For many young adults and their families, going to college means having to think about how they’re going to pay for the cost of education. Student debt continues to be a hot topic and as the next presidential election approaches, the cost of college is already becoming one of the most talked about issues. The importance of financial aid cannot be understated as it provides opportunities and opens doors for many students who would otherwise never even think about getting a degree or more.
At the top of The Princeton Review’s 2019 survey on the list of schools with the best financial aid is Vanderbilt University, a private research university in Nashville.
Vanderbilt — like the majority of the other schools on this year’s list — has a high price tag for attending. Tuition for 2019-2020 is estimated to cost about $50,788, with housing, meals, books and supplies, student activities and recreation fees and other expenses adding nearly $23,000 more. However, the school also shared that in the 2018-2019 school year, 65% of undergraduate students received some form of financial aid. The school also awards about 250 merit-based scholarships to select first-year applicants: the Ingram Scholarship Program, the Cornelius Vanderbilt Scholarship, and the Chancellor’s Scholarship.
While the price tag is high compared to public universities, students attending Vanderbilt are paying for an experience as much as an education. In the survey of current students, the word “balance” was used a lot to describe their experience. One student shared that their time at Vanderbilt was characterized by “top academics, vibrant social life, student organizations, community service, SEC football, and the city of Nashville” as well as the “unique balance [that] exists between social life and schoolwork.” And in finding balance in more ways than one, students say that Vandy is “well-rounded, engaged” and “committed to both learning and to extracurriculars.”

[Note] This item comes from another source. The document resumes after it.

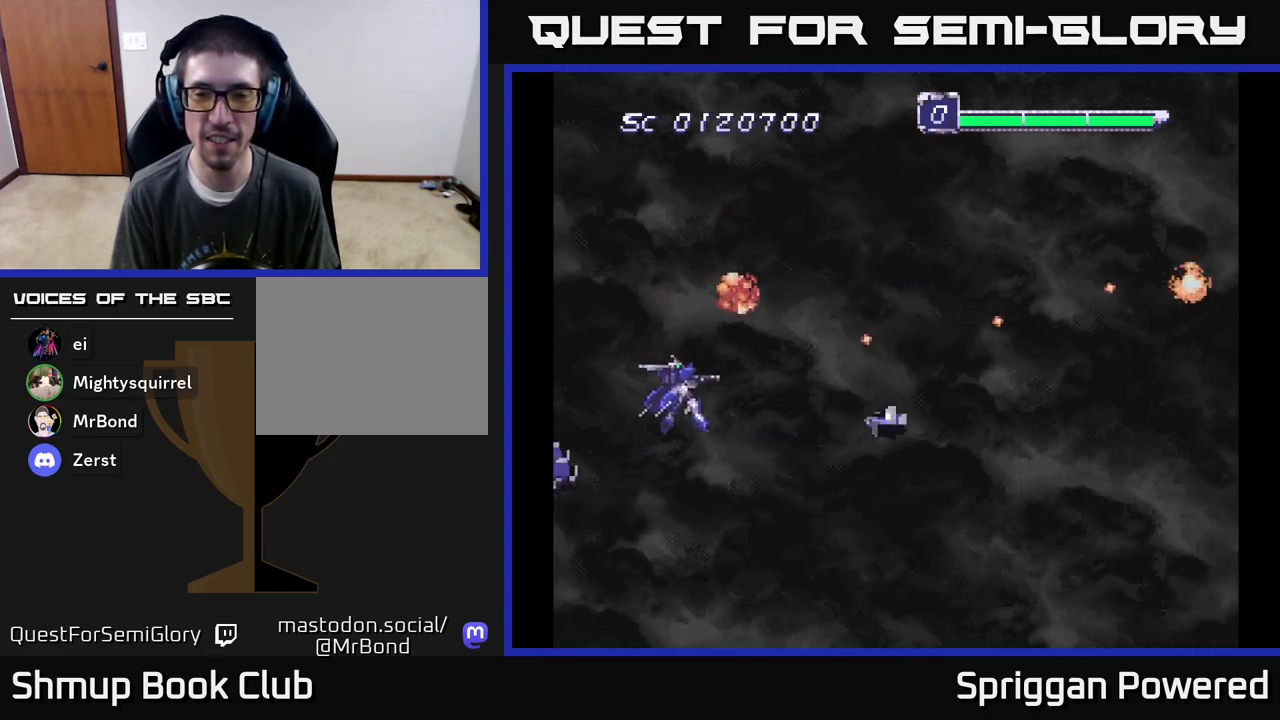
{"buttons": ["A", "DPAD_DOWN", "DPAD_RIGHT"], "events": [[33, "A", "down"], [133, "DPAD_LEFT", "up"], [167, "A", "up"], [250, "A", "down"], [250, "DPAD_RIGHT", "down"], [383, "A", "up"], [467, "A", "down"]]}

ELITE SCHOOLS MAKE UP MUCH OF THE LIST
In second and third place on the list of schools providing great financial aid are Bowdoin College and Colgate University, the former with about 2,000 students enrolled, and the latter with almost 3,000 students enrolled. The majority of the schools on this year’s list are smaller private schools. The first — and only — major public university to make this year’s list is the University of Wisconsin-Madison in 15th place. With 32,648 enrolled undergrads, Wisconsin is one of two schools on the list of 20 to have more than 10,000 undergraduate students enrolled. The second largest school on the list is Cornell University with 15,182 students.

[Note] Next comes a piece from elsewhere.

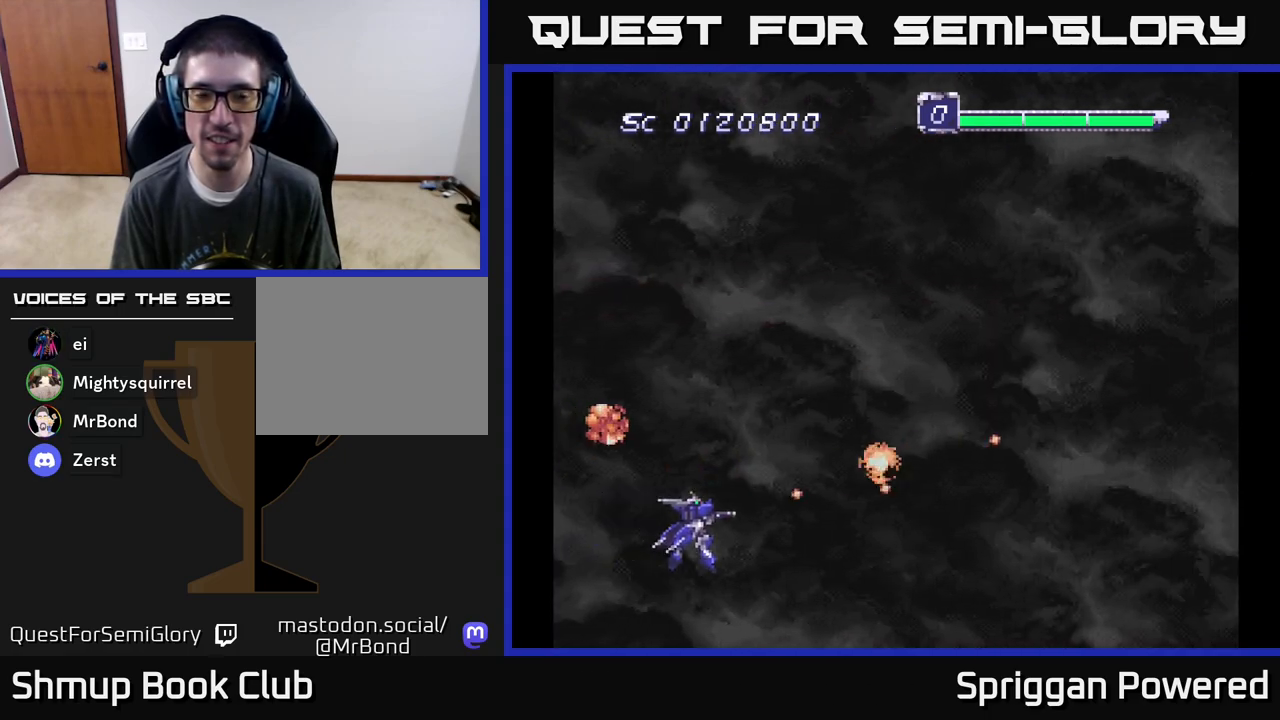
{"buttons": ["DPAD_UP"], "events": [[83, "DPAD_DOWN", "up"], [117, "A", "up"], [183, "DPAD_UP", "down"], [200, "A", "down"], [217, "DPAD_RIGHT", "up"], [317, "A", "up"], [383, "A", "down"], [500, "A", "up"]]}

Ivy League colleges and other universities that are well-known for being difficult to gain admission to also fill several of the spots on the list. Princeton University takes sixth place, Yale University comes in seventh, California Institute of Technology is in 12th place, Stanford is in 13th place, Brown University is in 17th, and Cornell comes in 20th place.

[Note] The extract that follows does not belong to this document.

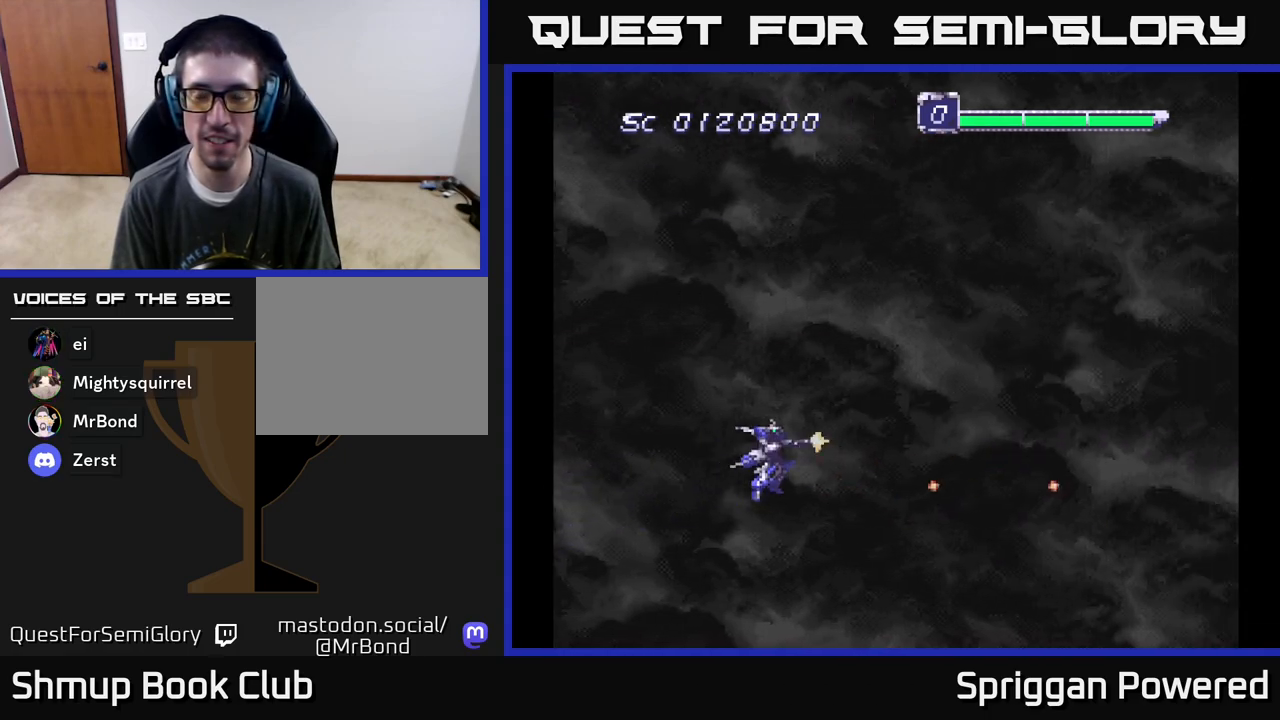
{"buttons": ["DPAD_UP"], "events": [[83, "A", "down"], [217, "A", "up"], [300, "A", "down"], [450, "A", "up"]]}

CAN SOLID FINANCIAL AID HELP DIVERSIFY THE STUDENT POPULATION
A solid financial aid program can help in bringing students from different backgrounds and regions around the country and globe. At Vanderbilt, undergraduates come from 50 states and 52 countries, 51% are female, 49% are male, 41.0% are minority students and 8.8% are international students. One student said: “You can find such a diverse group of people here…not just racially or ethnically or economically, but also in personality.” Still, about 45% of students here are Caucasian, while Asians make up 13%, and African Americans, Hispanic, and International students make up about 10% each.
At Princeton, the student population has a similar racial makeup, with over 40% of undergraduates being Caucasian, about 20% being Asian, international students making up about 11 percent, Hispanics making up slightly over 10 percent, and African-Americans being just 7.7% of the student population.
The Princeton Review conducts the survey by reaching out to almost 400 colleges nationwide and asking students how satisfied they were with their financial aid packages.